Results found that the experienced psychographers showed lower levels of activity in the frontal lobe regions of the brain during psychography compared to their normal (non-trance) writing. This means that the experienced mediums had reduced focus, lessened self-awareness, and fuzzy consciousness during the practice.
For the less experienced mediums, the opposite was observed with increased levels of activity in the same frontal areas during psychography compared to normal writing. This suggests there was an element of trying or reaching for data. When we reach for data, this is the conscious mind, the ego at play. We want a result. Greater accuracy is seen when we passively receive unconscious information similar to the free associative manner that Psychoanalyst Freud encouraged with his patients, in having a couch facing away from him. They were detached from the impact of their words upon the therapist, creating less inhibition.
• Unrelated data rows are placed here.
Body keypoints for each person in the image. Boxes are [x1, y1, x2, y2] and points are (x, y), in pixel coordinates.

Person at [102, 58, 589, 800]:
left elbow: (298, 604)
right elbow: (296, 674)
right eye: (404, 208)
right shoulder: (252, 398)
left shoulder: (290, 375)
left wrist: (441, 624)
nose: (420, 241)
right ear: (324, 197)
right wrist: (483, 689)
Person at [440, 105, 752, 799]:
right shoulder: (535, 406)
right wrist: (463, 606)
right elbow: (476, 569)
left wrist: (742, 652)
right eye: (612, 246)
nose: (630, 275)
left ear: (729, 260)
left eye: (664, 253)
Altered states of consciousness can be achieved by many means. Essentially, it is a withdrawal of senses to focus inward. It is said that when a person loses one of their senses, all of their other senses become heightened to compensate for the loss. I have lost my sense of smell and taste, due to COVID-19. It has been gone a year now. Our sense of smell is primitive and linked to survival. I found it quite scary to lose at first, but I’ve conceptualised it as a chance to enhance my other senses. I’ve experienced what I perceive to be a deeper intuitive awareness.
In a similar experience of sensory deprivation, I attended a “dining in the dark” experience years ago in London. You eat in the darkest of dark rooms, and taste, smell, and sound become intense. I could taste washing up liquid on my plate and the restaurant felt like a stadium full of people whereas in reality there were a few other tables. Not the best culinary experience but a fascinating display of the impact of sensory deprivation.
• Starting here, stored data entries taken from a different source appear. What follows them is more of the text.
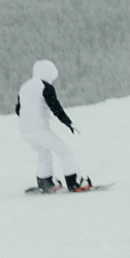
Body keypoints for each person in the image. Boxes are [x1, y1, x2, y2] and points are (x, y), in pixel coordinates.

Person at [16, 59, 90, 193]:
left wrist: (29, 119)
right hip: (39, 129)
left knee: (44, 154)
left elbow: (18, 109)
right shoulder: (45, 86)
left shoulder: (25, 87)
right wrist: (68, 122)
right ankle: (74, 182)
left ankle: (45, 182)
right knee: (65, 152)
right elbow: (55, 107)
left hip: (24, 130)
Longer term deprivation has been shown in brain injury research to create neural plasticity with perceptions of sight improving in the deaf and hearing improving in the blind. In my own neuropsychological practice, I have had patients report similar phenomena following brain injury and high accuracy in available senses for those with congenital conditions.
So to see or not see? That is the question. It may well be that in order to see, we must first stop seeing. Stop seeing all that is around us in order to focus our senses on what is beyond our third dimensional perception.
Of course, that withdrawal of the senses can occur with meditative training to alter our internal states of consciousness. There is, however, a Hollywood appeal to the drama of the veil—that I think should be a key part of any process of spiritual development.
This brings the gift of an experiential window that trains us to sidestep ego and tolerate any mental chatter we may have around getting things wrong. Over time, we can learn to sense the veil without its actual presence mirroring any process of connecting with the spirit world.